This image of a refectory table set for a final harvest meal was taken by my friend Katerina Kalogeraki at Chateau La Fleur Petrus some years ago. For me it sums up the traditions I was researching, and I chose it for the cover of the current edition of Recipes of the French Wine Harvest. I remember feeling touched by the way the kitchen team raided their gardens, filling jam jars with posies to create a festive feeling for their end of harvest celebration.
The last load of grapes is often marked by decorating tractors with flowers and branches, and during the last weeks of the vendanges village streets are suddenly noisy with tractor horns blaring, announcing the work of picking is over as a team drives in convoy, lights blazing, back their vat-house.
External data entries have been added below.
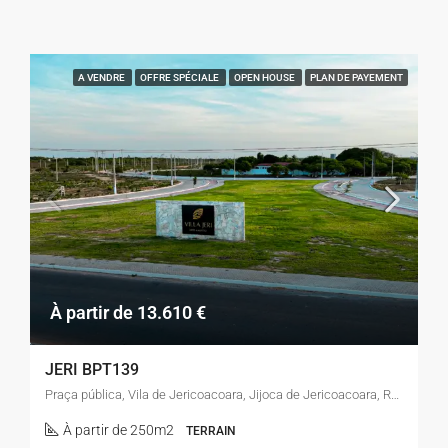
A VENDRE
OFFRE SPÉCIALE
OPEN HOUSE
PLAN DE PAYEMENT
À partir de 13.610 €
JERI BPT139
Praça pública, Vila de Jericoacoara, Jijoca de Jericoacoara, Região Geográfica Imediata de Acaraú, Região Geográfica Intermediária de Sobral, Ceará, Região Nordeste, 62598-000, Brasil
À partir de 250m2
TERRAIN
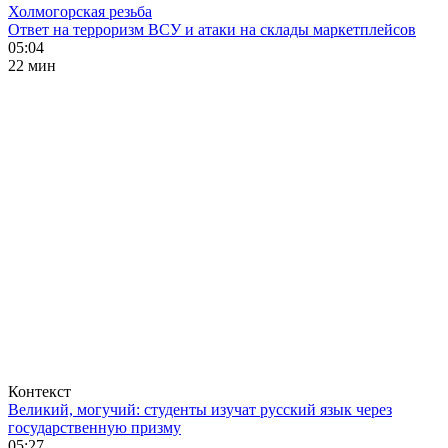
Холмогорская резьба
Ответ на терроризм ВСУ и атаки на склады маркетплейсов
05:04
22 мин
Контекст
Великий, могучий: студенты изучат русский язык через
государственную призму
05:27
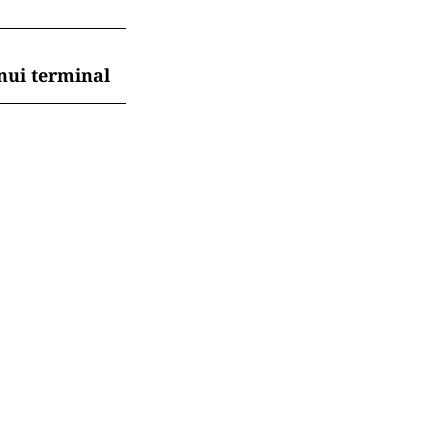
nui terminal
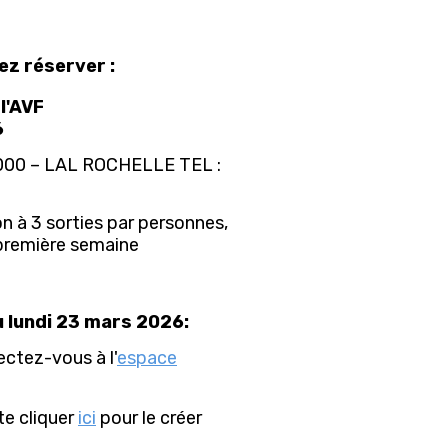
ez réserver :
 l'AVF
26
17000 – LAL ROCHELLE TEL :
ion à 3 sorties par personnes,
première semaine
du lundi 23 mars 2026:
ctez-vous à l'
espace
e cliquer
ici
pour le créer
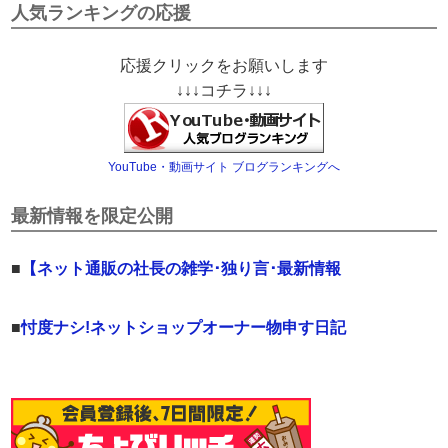
人気ランキングの応援
応援クリックをお願いします
↓↓↓コチラ↓↓↓
YouTube・動画サイト ブログランキングへ
最新情報を限定公開
■
【ネット通販の社長の雑学･独り言･最新情報
■
忖度ナシ!ネットショップオーナー物申す日記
The camaraderie of the previous weeks is about to be broken up. There are usually some scores to settle too, and it is not unknown for someone to end up amongst the grapes.
Many estates are proud that people return year after year, taking their annual holidays to be part of something very different from modern city life. A year may go by before new friends and old see each other, so last night parties can be unrestrained before the team disperses.
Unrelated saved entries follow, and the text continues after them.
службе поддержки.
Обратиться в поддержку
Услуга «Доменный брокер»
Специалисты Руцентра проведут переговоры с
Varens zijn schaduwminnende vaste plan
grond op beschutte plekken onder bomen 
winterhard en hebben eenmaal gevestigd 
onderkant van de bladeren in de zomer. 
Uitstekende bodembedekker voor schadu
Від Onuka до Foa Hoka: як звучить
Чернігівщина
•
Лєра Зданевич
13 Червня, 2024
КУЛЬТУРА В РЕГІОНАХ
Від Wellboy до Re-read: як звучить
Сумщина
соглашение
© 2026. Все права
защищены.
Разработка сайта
There are chateaux or domaines with large numbers of young pickers where they try to make every night a party night. Ch. Haut Sarpe in Saint Emilion is unusual in being able to lodge its pickers in a lovely collection of farm buildings, a sort of harvest village, with kitchen and refectory at its centre, and even its very own disco open after dinner until midnight - maybe the only night club in the world situated in the middle of vineyards! As the music wafts across the courtyard waking ducks on the pond and peacocks in the park of the chateau, the old buildings look even prettier in the moonlight. It is easy to see how relationships start here, and even sometimes end in marriage.
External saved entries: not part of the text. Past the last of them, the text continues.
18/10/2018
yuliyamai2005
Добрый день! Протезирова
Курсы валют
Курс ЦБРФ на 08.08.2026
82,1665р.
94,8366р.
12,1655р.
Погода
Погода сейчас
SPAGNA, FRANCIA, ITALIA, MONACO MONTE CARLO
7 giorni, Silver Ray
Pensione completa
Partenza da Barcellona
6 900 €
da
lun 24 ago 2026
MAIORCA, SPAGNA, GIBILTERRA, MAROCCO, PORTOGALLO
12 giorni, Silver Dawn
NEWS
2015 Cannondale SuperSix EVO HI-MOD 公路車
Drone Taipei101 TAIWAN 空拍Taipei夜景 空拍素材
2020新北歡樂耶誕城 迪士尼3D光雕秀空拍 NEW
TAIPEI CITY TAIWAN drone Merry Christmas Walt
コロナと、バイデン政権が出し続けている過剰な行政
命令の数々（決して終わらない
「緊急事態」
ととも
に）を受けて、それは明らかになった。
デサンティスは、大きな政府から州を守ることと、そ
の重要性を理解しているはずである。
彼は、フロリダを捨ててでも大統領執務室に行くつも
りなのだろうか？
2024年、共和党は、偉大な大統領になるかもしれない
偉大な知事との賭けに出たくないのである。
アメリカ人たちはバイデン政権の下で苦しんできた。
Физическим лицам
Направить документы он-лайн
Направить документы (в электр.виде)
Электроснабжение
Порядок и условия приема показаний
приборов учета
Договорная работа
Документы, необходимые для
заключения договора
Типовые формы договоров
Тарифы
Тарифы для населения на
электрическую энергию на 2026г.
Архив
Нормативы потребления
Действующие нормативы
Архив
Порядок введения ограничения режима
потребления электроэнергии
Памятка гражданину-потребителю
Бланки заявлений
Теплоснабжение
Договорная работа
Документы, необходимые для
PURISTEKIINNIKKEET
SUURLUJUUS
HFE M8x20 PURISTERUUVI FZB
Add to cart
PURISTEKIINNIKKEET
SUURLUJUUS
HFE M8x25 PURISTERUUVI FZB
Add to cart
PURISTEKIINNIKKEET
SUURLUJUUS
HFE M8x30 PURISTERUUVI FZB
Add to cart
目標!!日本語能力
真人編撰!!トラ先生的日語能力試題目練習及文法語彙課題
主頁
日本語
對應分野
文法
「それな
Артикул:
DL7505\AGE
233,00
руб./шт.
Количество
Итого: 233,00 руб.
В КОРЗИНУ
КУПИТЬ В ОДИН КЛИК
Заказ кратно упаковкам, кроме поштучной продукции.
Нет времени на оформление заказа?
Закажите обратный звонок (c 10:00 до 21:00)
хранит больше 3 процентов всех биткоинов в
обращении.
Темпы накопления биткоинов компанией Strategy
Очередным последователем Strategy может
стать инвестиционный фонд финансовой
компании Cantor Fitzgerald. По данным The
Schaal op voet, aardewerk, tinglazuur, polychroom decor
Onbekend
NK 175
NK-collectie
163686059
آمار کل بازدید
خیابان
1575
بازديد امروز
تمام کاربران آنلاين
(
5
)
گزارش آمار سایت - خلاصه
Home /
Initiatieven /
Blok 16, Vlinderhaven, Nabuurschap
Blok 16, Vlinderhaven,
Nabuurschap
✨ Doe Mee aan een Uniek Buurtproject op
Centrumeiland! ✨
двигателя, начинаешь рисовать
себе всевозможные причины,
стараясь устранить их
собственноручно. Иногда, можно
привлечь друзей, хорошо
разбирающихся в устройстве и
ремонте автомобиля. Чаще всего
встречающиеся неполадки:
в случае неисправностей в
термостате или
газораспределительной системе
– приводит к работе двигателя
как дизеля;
Not far away, the pickers for all the Moueix family properties eat and party together. It is Cherise Moueix, wife of Christian, who is responsible for the programme of entertainment. She relishes the job: “There is something every night – discos, scrabble night, bingo with bottles for prizes, Basque country songs and stories…and every year we have a fancy dress night. I send out a letter to all the pickers in June announcing the theme. We’ve had the Year of the Chinese, Cowboys and Indians, Tropical Islands, Spanish, 1001 Arabian Nights, Fiesta Mexicana. The food, drink and decorations follow the theme. 2005 was the Pirates’ Ball – I laid in a consignment of black eye patches and bandannas, but they are very motivated and came with costumes. There are lots of characters amongst our regulars. Our “muse” is Jean-Marie Guison who comes every year. He recites poetry and the fables of De La Fontaine, and also has a selection of naughty (but not too naughty) jokes. He calls Christian and me “Papa” and “Maman”, and Edouard (Moueix)”Frere”. Every harvest team needs someone like him, l’ame de notre equipe” ( the spirit of our team).
In French regions where the grapes are still hand-picked, wine-makers and their teams of pickers all want to let their hair down after weeks of hard work. In Burgundy the final party is called la paulee, in Champagne le cochelet, in Bordeaux "le gerbebaude" (named for the bouquet of flowers that is traditionally offered by the pickers to the chateau owner), but whatever the name, most owners feel it is time to thank the workers with a rather special meal.